Exercise set |
**A)** From the passage on Bose Frames, list every length of time it mentions.
**B)** Copy the passage on Bose Frames starting at "When speaker-phoning with" and ending at "the same time.", but switch "microphone" to "mic" throughout.

Selected extract |
=-=-=-=-=
Using Bose Frames with digital assistants
Regrettably, the Siri voice activation service on iPhone-connected Frames responds only to Apple-sourced musical requests for the time being. That’s fine if you’re an Apple Music subscriber or keep an onboard inventory in iTunes, but I found that Siri mishears a lot. I took to using the individual apps on my iPhone X to Bluetooth-beam music to the Bose sound shades.
Connecting the Frames to a Samsung Galaxy Note 8 Android phone proved more satisfying for hands-free applications. My voice commands to Google Assistant were clearly understood and fetched music from a variety of sources, plus radio channels and podcasts from TuneIn (which is supposed to be actively available on iPhones, too.) The smarter assistant even proffered enhanced info I hadn’t requested. When asking for a Dawes playlist, for example, I learned that the band was coming to town in two days.
When speaker-phoning with Frames, the microphone clarity was judged mildly muffled by listeners at the other end of the call, but (on the favorable side) low in ambient noise pickup. I think both observations are due to the microphone being located on the inside of the sunglasses’ right arm.
Charging the Frames is accomplished with a proprietary magnetically connected power line that plugs into any USB charger. A two-hour charge delivers about 3.5 hours of music listening at moderate levels, or 12 hours of standby time. You obviously can’t wear and charge the Frames at the same time.
=-=-=-=-=
Data extract |
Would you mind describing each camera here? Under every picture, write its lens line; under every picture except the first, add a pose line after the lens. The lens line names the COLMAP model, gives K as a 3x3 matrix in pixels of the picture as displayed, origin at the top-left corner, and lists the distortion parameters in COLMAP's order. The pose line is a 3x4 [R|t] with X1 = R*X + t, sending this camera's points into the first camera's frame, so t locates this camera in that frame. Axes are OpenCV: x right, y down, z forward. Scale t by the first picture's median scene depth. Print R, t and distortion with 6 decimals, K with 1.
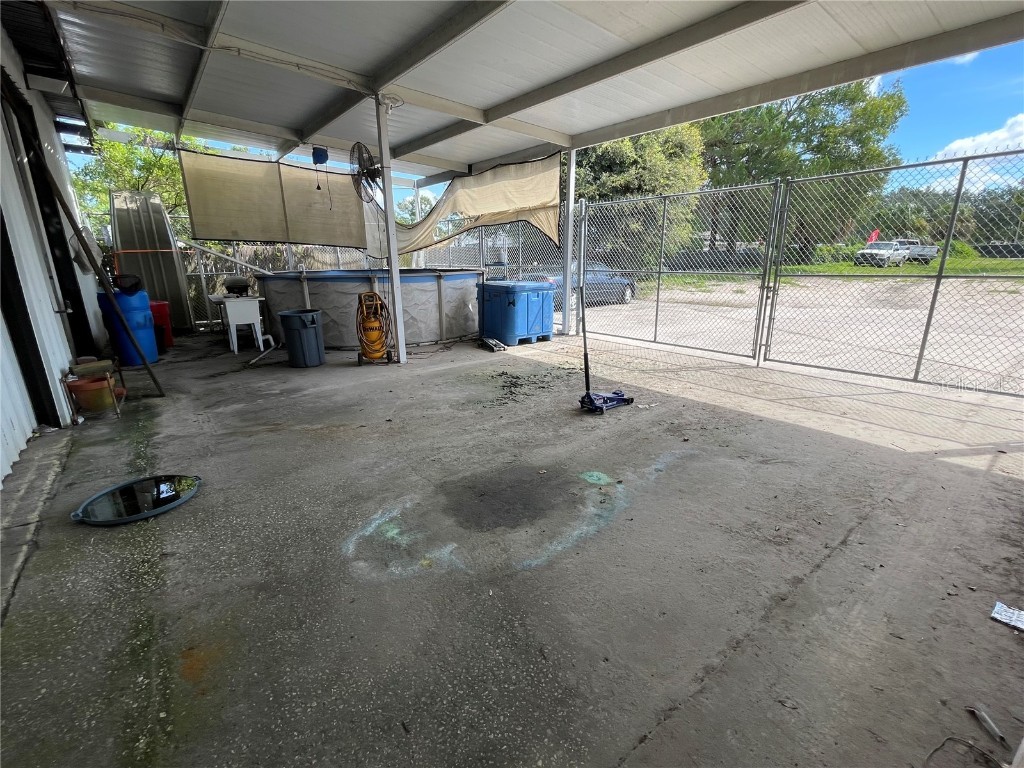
lens RADIAL K [[452.4, 0, 512.1], [0, 452.4, 383.2], [0, 0, 1]] dist [-0.003946, 0.001248]
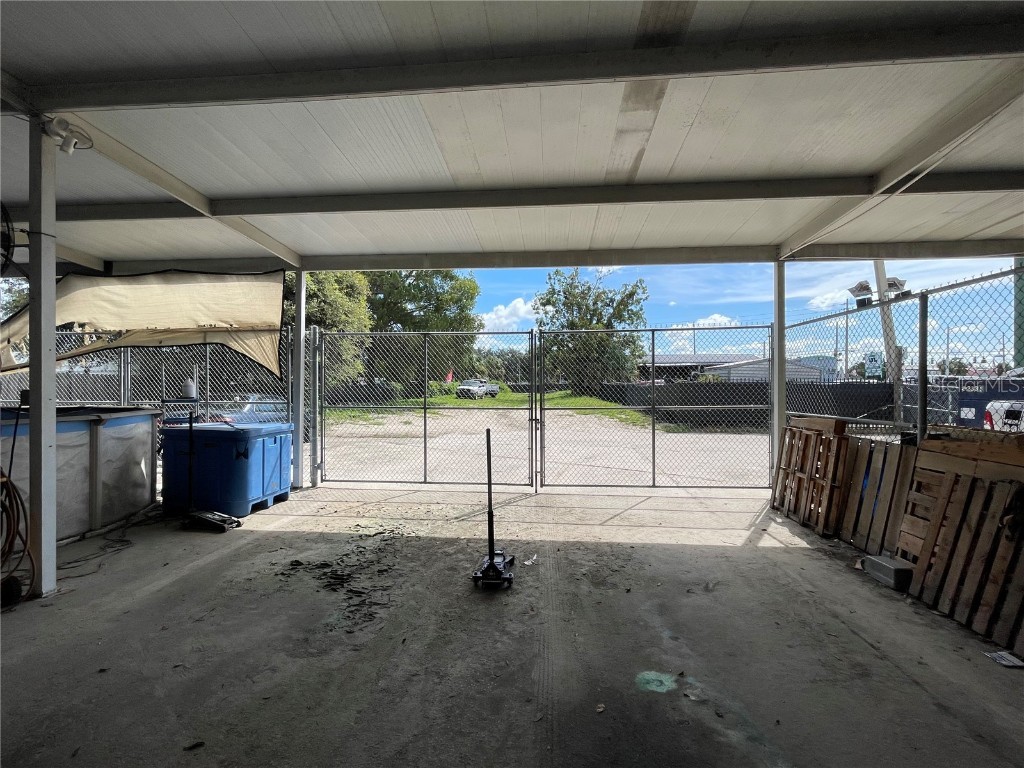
=-=-=-=-=
Problem solutions |
**A)**
- two days
- two-hour (charge)
- about 3.5 hours
- 12 hours

**B)**
When speaker-phoning with Frames, the mic clarity was judged mildly muffled by listeners at the other end of the call, but (on the favorable side) low in ambient noise pickup. I think both observations are due to the mic being located on the inside of the sunglasses’ right arm.
Charging the Frames is accomplished with a proprietary magnetically connected power line that plugs into any USB charger. A two-hour charge delivers about 3.5 hours of music listening at moderate levels, or 12 hours of standby time. You obviously can’t wear and charge the Frames at the same time.